+++ Texto para leitura

O debate sobre o desenvolvimento da IA militar reflete uma profunda divisão filosófica nessa indústria. Há os "altruístas eficazes", que defendem uma abordagem cautelosa, enfatizando a necessidade de salvaguardas éticas e controles rigorosos. Em contraste, os "aceleracionistas eficazes" adotam uma postura mais radical, chegando ao ponto de defender a possível extinção da humanidade como uma evolução natural do progresso tecnológico. Para muita gente, esse último ponto é, no mínimo, absurdo! Mas essa divergência reflete a complexidade do desafio que enfrentamos.
A perspectiva de uma máquina com superinteligência artificial permanecer submissa ao controle humano fica cada vez mais improvável. Quando atingir uma inteligência significativamente superior à nossa, seria ingênuo esperar que continue seguindo comandos humanos que considere "ruins". Sua capacidade de autoaperfeiçoamento e autonomia tornaria praticamente impossível mantê-la sob controle efetivo.
Valendo-me novamente da ficção, a história do policial Alex Murphy, em "RoboCop", oferece um contraponto interessante. A preservação da sua humanidade, com emoções, memórias e valores, foi crucial para o sucesso ao se tornar um ciborgue. Ele superava sua programação quando necessário, mantendo a ética para a proteção dos inocentes. Isso sugere que qualquer desenvolvimento de IA militar deve priorizar a integração de valores humanos fundamentais.
O verdadeiro desafio não está, portanto, em impedir o avanço dos militares sobre a IA, uma tarefa provavelmente impossível e contraproducente, mas em garantir que esse desenvolvimento preserve e proteja os interesses fundamentais da humanidade. As lições da ficção científica e as advertências dos especialistas indicam os perigos a serem evitados. Resta saber se teremos sabedoria coletiva para aprender com esses avisos antes que a ficção se torne uma realidade perturbadora.

++++++

*Tarefa proposta*
Segundo o texto sobre IA militar, o que foi crucial para o sucesso de Alex Murphy ao se tornar um ciborgue?

+++ Dados brutos

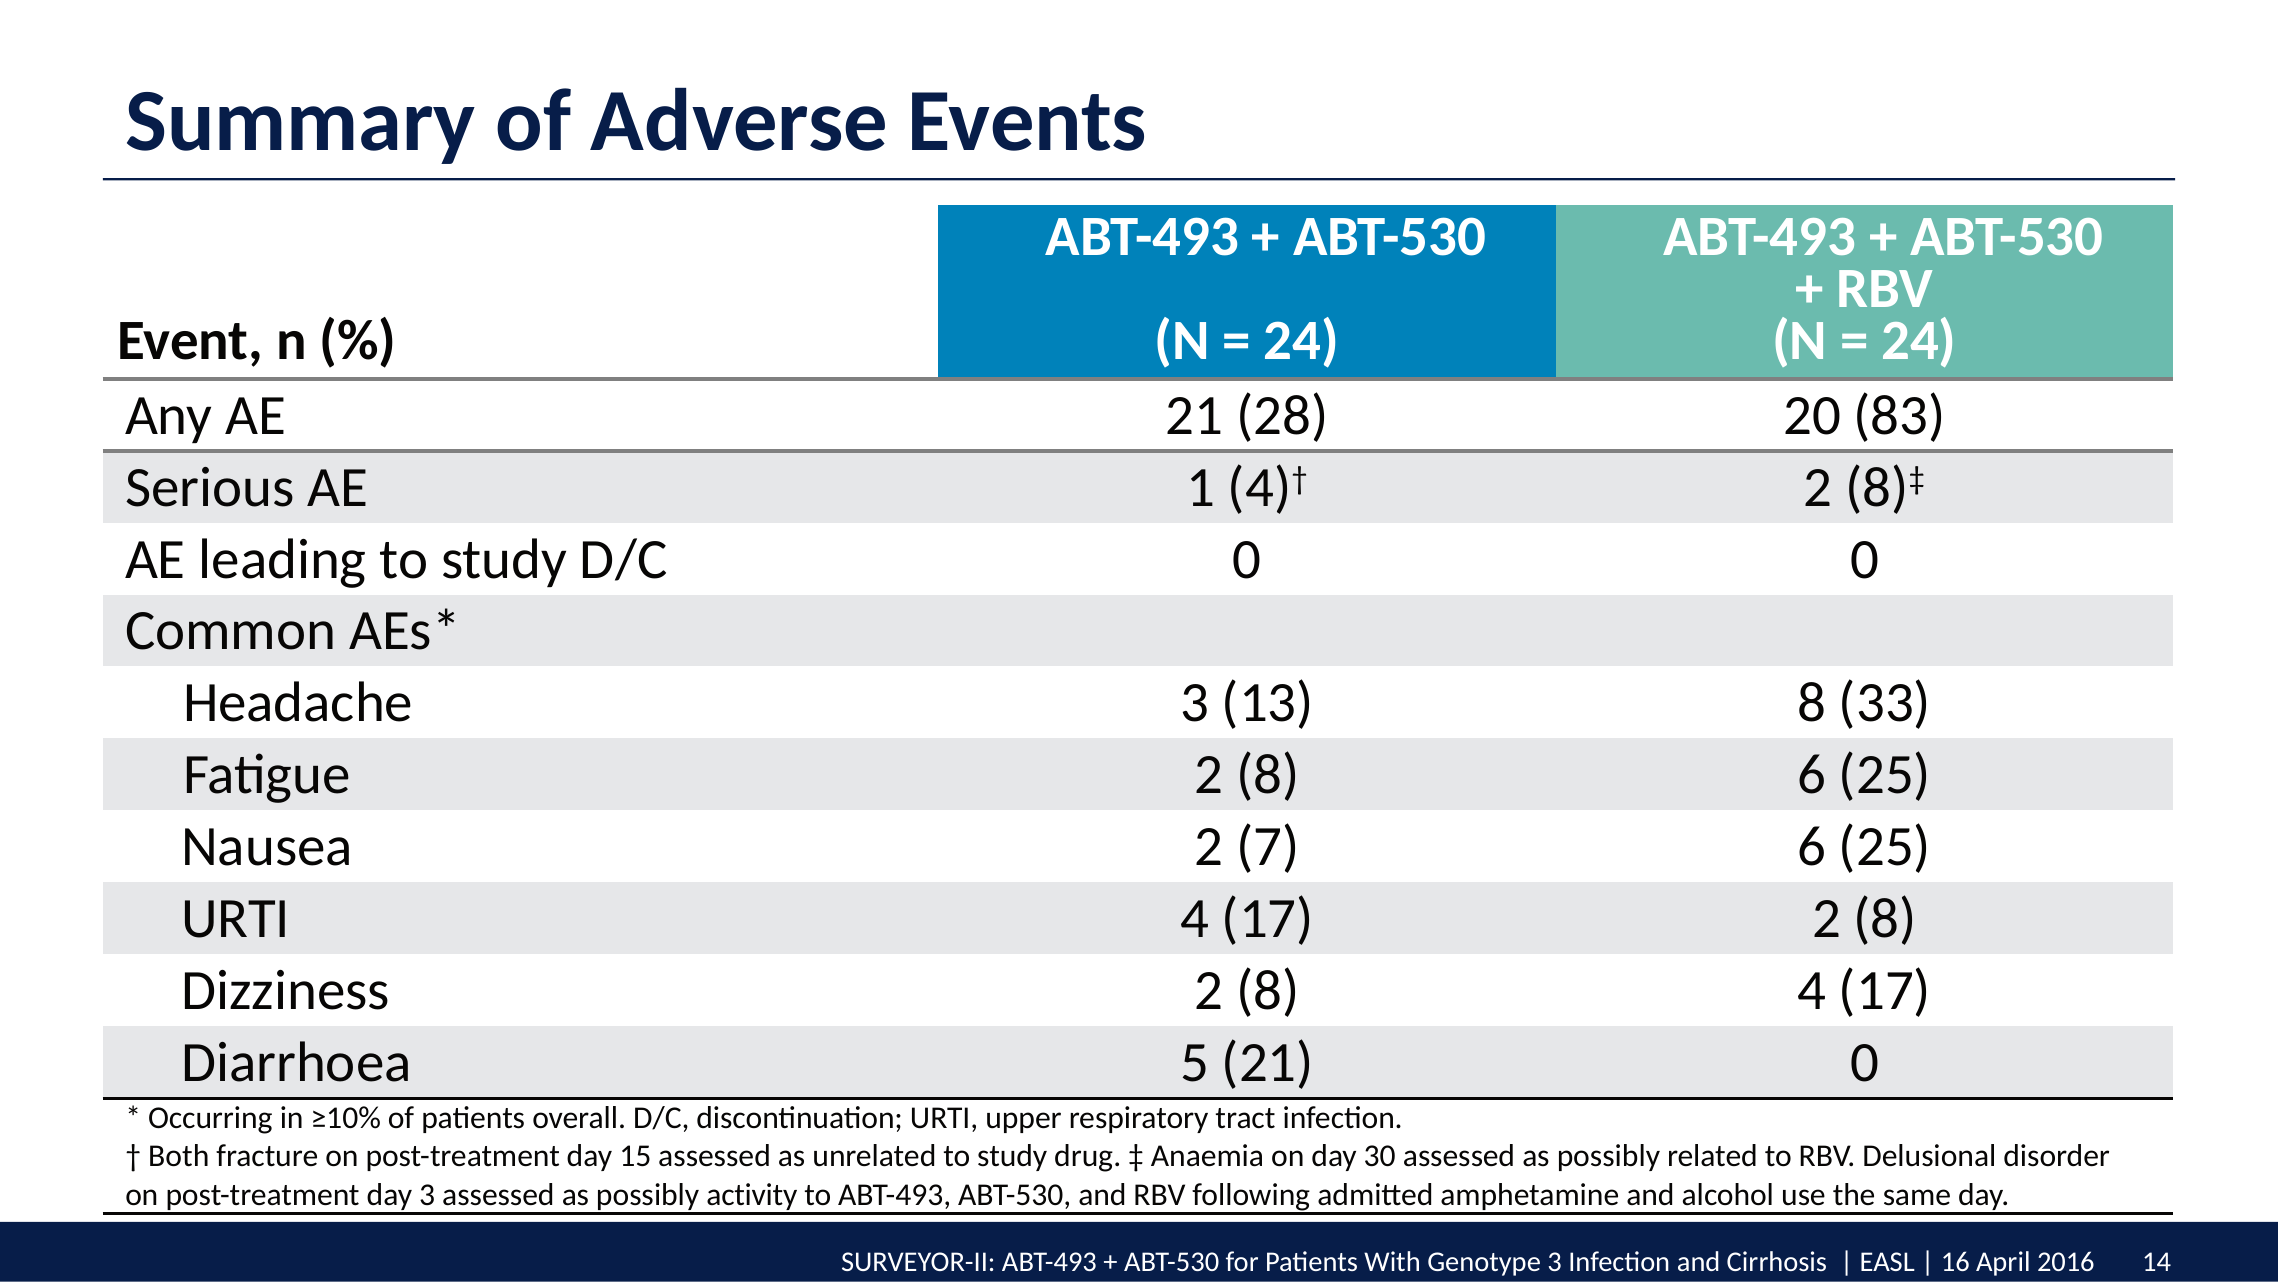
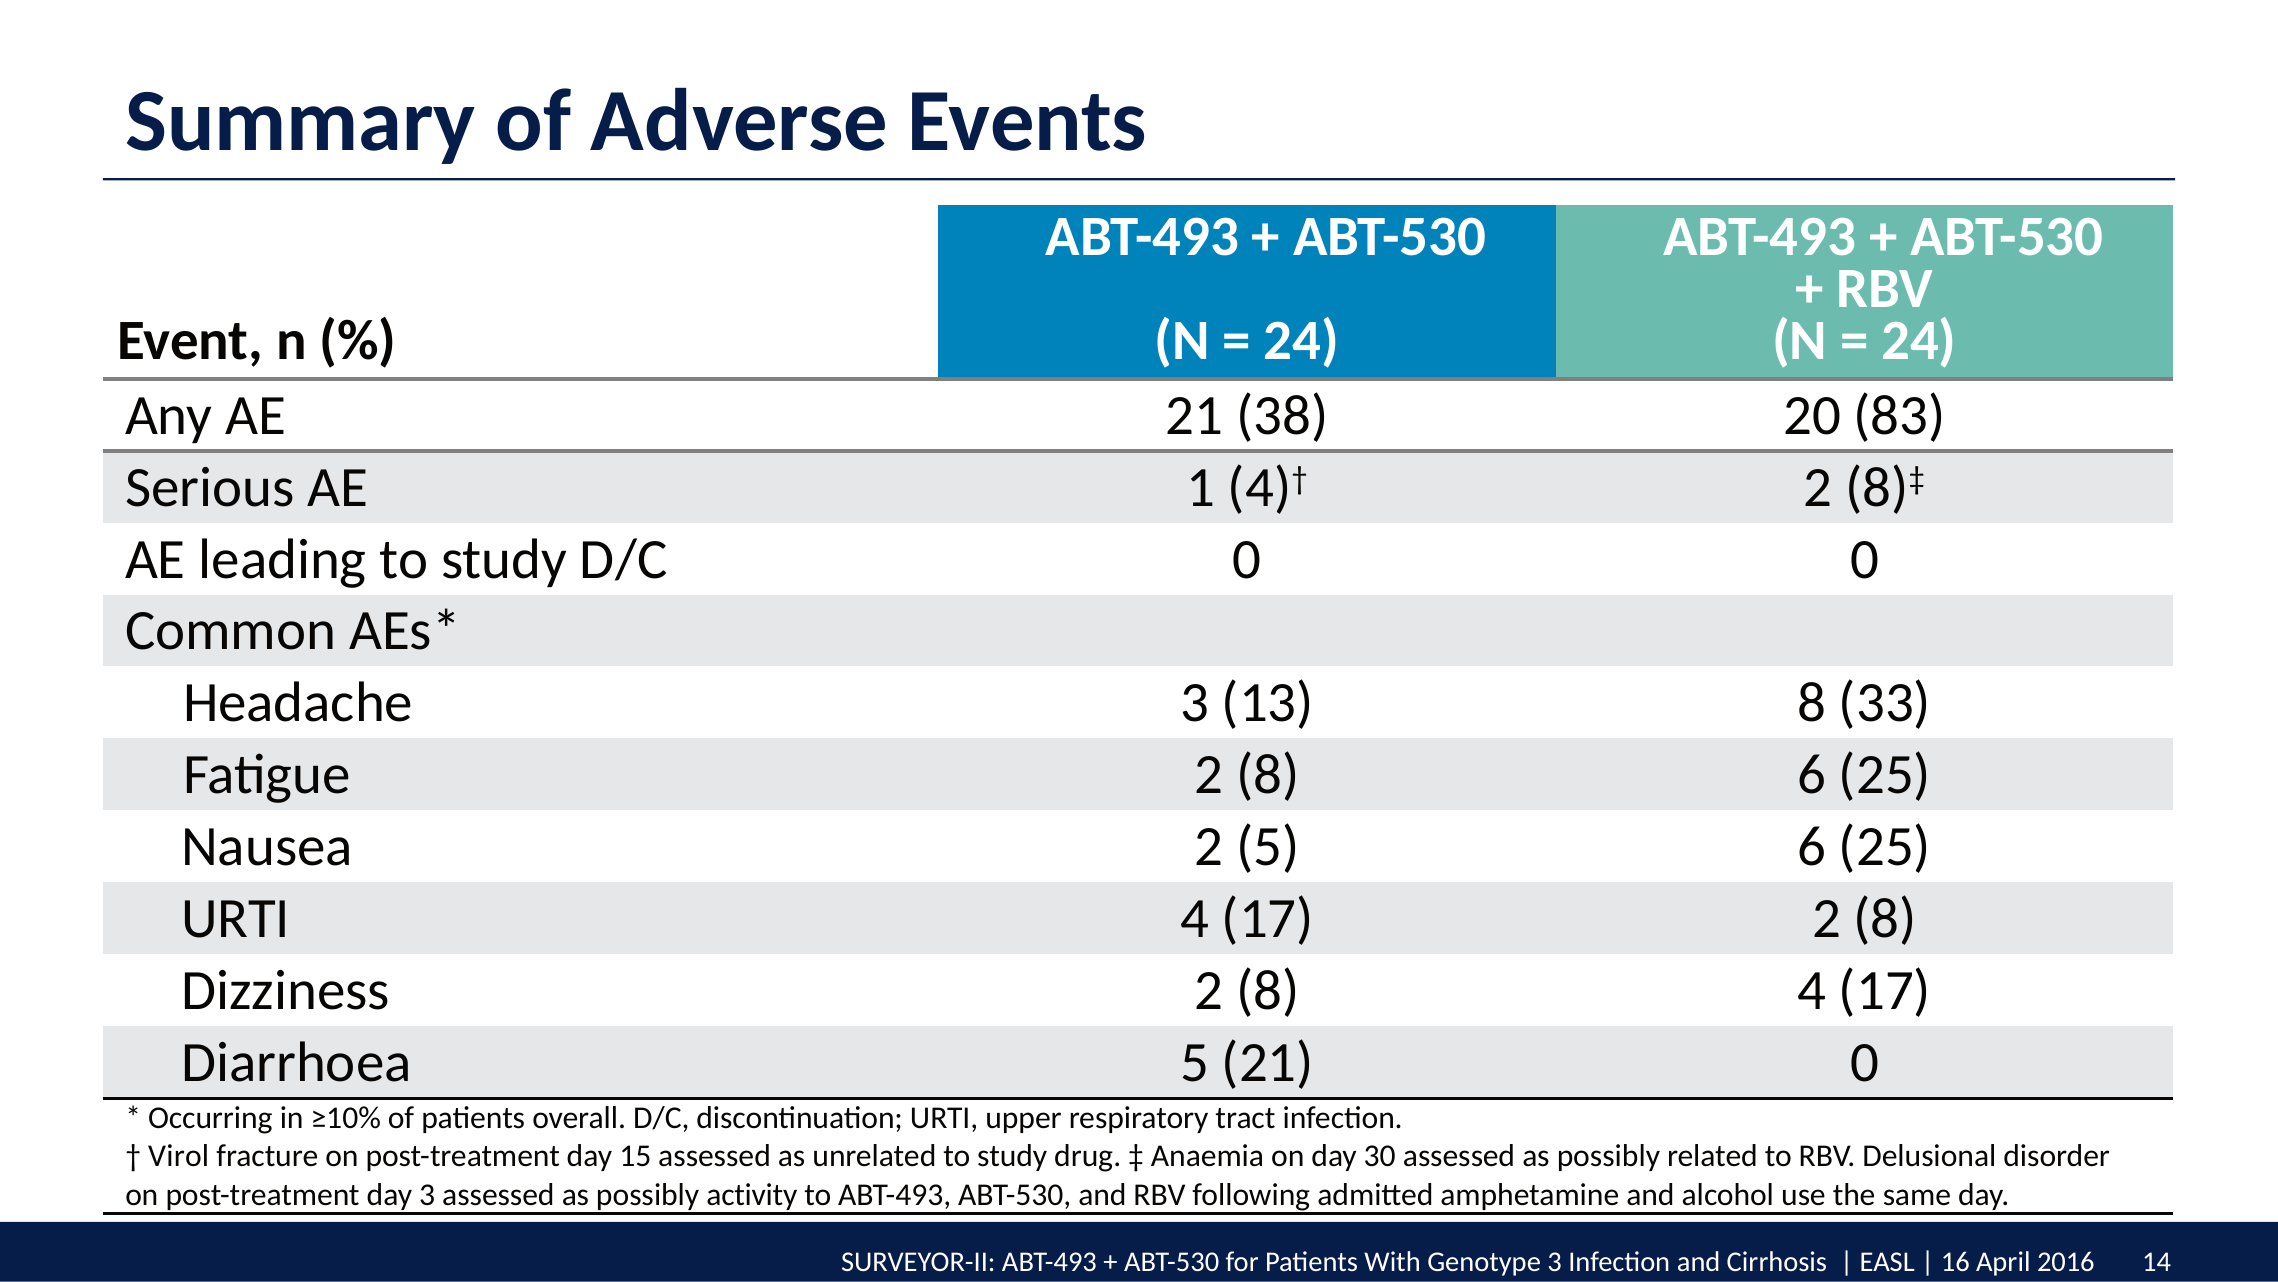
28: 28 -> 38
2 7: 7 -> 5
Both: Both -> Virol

++++++

*Resposta completa*
A preservação da sua humanidade, com emoções, memórias e valores.